(Saved data entries)

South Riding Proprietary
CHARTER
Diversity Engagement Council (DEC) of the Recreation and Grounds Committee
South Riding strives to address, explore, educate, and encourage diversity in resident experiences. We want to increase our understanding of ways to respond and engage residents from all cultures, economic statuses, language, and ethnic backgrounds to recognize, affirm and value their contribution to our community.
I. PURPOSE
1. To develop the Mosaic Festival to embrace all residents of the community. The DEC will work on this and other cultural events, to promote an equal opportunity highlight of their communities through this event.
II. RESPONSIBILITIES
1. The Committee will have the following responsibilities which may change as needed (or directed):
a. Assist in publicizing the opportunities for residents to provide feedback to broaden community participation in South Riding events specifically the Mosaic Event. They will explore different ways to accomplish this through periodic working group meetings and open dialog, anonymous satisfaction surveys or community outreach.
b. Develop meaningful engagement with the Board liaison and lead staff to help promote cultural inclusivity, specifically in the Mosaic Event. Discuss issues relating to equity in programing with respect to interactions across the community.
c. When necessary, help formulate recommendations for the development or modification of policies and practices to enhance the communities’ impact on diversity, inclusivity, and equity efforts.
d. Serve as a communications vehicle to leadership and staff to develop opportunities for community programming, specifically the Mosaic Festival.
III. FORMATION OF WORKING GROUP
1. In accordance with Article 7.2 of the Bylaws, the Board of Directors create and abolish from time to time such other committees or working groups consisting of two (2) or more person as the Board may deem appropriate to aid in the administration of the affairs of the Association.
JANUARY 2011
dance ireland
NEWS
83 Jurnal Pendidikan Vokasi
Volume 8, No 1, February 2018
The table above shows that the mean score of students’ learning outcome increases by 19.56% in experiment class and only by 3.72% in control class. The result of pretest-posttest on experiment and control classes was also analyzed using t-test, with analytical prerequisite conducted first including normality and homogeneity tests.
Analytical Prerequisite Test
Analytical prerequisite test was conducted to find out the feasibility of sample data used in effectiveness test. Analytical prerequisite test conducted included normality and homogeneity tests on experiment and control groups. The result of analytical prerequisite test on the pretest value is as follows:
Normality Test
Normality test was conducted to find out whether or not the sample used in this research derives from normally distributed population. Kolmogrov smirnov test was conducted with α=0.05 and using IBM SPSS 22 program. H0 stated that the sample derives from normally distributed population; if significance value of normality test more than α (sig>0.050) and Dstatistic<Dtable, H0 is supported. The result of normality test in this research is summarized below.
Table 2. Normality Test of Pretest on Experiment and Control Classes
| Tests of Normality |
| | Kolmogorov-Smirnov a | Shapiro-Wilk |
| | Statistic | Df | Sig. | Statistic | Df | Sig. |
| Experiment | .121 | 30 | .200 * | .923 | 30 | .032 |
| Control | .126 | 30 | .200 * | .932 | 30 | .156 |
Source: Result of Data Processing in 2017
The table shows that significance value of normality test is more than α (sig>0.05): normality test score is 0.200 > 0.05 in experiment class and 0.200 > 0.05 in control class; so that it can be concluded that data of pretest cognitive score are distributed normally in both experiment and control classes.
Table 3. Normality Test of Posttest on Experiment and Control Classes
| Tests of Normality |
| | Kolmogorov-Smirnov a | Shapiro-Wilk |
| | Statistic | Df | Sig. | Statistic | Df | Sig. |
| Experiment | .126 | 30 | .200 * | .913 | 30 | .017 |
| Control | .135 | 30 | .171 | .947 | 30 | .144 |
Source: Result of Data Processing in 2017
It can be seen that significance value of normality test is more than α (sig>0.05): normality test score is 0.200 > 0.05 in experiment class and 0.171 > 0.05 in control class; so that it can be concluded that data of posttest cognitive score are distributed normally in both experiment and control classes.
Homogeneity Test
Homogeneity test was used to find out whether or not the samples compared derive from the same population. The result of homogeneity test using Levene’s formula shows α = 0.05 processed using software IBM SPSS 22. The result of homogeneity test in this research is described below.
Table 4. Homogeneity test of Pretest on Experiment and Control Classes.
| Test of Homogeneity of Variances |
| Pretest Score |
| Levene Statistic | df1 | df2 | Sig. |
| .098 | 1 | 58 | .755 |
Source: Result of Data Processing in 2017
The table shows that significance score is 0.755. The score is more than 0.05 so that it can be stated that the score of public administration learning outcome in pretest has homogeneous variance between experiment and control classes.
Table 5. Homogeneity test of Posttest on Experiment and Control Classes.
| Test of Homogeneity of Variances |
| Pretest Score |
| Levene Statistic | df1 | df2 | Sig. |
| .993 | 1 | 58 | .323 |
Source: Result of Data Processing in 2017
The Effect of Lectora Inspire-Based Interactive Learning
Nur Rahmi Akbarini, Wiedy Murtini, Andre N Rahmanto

* [Task statement]
The answer must be the full data, repeated word for word.

* [Problem solution]
South Riding Proprietary
CHARTER
Diversity Engagement Council (DEC) of the Recreation and Grounds Committee
South Riding strives to address, explore, educate, and encourage diversity in resident experiences. We want to increase our understanding of ways to respond and engage residents from all cultures, economic statuses, language, and ethnic backgrounds to recognize, affirm and value their contribution to our community.
I. PURPOSE
1. To develop the Mosaic Festival to embrace all residents of the community. The DEC will work on this and other cultural events, to promote an equal opportunity highlight of their communities through this event.
II. RESPONSIBILITIES
1. The Committee will have the following responsibilities which may change as needed (or directed):
a. Assist in publicizing the opportunities for residents to provide feedback to broaden community participation in South Riding events specifically the Mosaic Event. They will explore different ways to accomplish this through periodic working group meetings and open dialog, anonymous satisfaction surveys or community outreach.
b. Develop meaningful engagement with the Board liaison and lead staff to help promote cultural inclusivity, specifically in the Mosaic Event. Discuss issues relating to equity in programing with respect to interactions across the community.
c. When necessary, help formulate recommendations for the development or modification of policies and practices to enhance the communities’ impact on diversity, inclusivity, and equity efforts.
d. Serve as a communications vehicle to leadership and staff to develop opportunities for community programming, specifically the Mosaic Festival.
III. FORMATION OF WORKING GROUP
1. In accordance with Article 7.2 of the Bylaws, the Board of Directors create and abolish from time to time such other committees or working groups consisting of two (2) or more person as the Board may deem appropriate to aid in the administration of the affairs of the Association.
JANUARY 2011
dance ireland
NEWS
83 Jurnal Pendidikan Vokasi
Volume 8, No 1, February 2018
The table above shows that the mean score of students’ learning outcome increases by 19.56% in experiment class and only by 3.72% in control class. The result of pretest-posttest on experiment and control classes was also analyzed using t-test, with analytical prerequisite conducted first including normality and homogeneity tests.
Analytical Prerequisite Test
Analytical prerequisite test was conducted to find out the feasibility of sample data used in effectiveness test. Analytical prerequisite test conducted included normality and homogeneity tests on experiment and control groups. The result of analytical prerequisite test on the pretest value is as follows:
Normality Test
Normality test was conducted to find out whether or not the sample used in this research derives from normally distributed population. Kolmogrov smirnov test was conducted with α=0.05 and using IBM SPSS 22 program. H0 stated that the sample derives from normally distributed population; if significance value of normality test more than α (sig>0.050) and Dstatistic<Dtable, H0 is supported. The result of normality test in this research is summarized below.
Table 2. Normality Test of Pretest on Experiment and Control Classes
| Tests of Normality |
| | Kolmogorov-Smirnov a | Shapiro-Wilk |
| | Statistic | Df | Sig. | Statistic | Df | Sig. |
| Experiment | .121 | 30 | .200 * | .923 | 30 | .032 |
| Control | .126 | 30 | .200 * | .932 | 30 | .156 |
Source: Result of Data Processing in 2017
The table shows that significance value of normality test is more than α (sig>0.05): normality test score is 0.200 > 0.05 in experiment class and 0.200 > 0.05 in control class; so that it can be concluded that data of pretest cognitive score are distributed normally in both experiment and control classes.
Table 3. Normality Test of Posttest on Experiment and Control Classes
| Tests of Normality |
| | Kolmogorov-Smirnov a | Shapiro-Wilk |
| | Statistic | Df | Sig. | Statistic | Df | Sig. |
| Experiment | .126 | 30 | .200 * | .913 | 30 | .017 |
| Control | .135 | 30 | .171 | .947 | 30 | .144 |
Source: Result of Data Processing in 2017
It can be seen that significance value of normality test is more than α (sig>0.05): normality test score is 0.200 > 0.05 in experiment class and 0.171 > 0.05 in control class; so that it can be concluded that data of posttest cognitive score are distributed normally in both experiment and control classes.
Homogeneity Test
Homogeneity test was used to find out whether or not the samples compared derive from the same population. The result of homogeneity test using Levene’s formula shows α = 0.05 processed using software IBM SPSS 22. The result of homogeneity test in this research is described below.
Table 4. Homogeneity test of Pretest on Experiment and Control Classes.
| Test of Homogeneity of Variances |
| Pretest Score |
| Levene Statistic | df1 | df2 | Sig. |
| .098 | 1 | 58 | .755 |
Source: Result of Data Processing in 2017
The table shows that significance score is 0.755. The score is more than 0.05 so that it can be stated that the score of public administration learning outcome in pretest has homogeneous variance between experiment and control classes.
Table 5. Homogeneity test of Posttest on Experiment and Control Classes.
| Test of Homogeneity of Variances |
| Pretest Score |
| Levene Statistic | df1 | df2 | Sig. |
| .993 | 1 | 58 | .323 |
Source: Result of Data Processing in 2017
The Effect of Lectora Inspire-Based Interactive Learning
Nur Rahmi Akbarini, Wiedy Murtini, Andre N Rahmanto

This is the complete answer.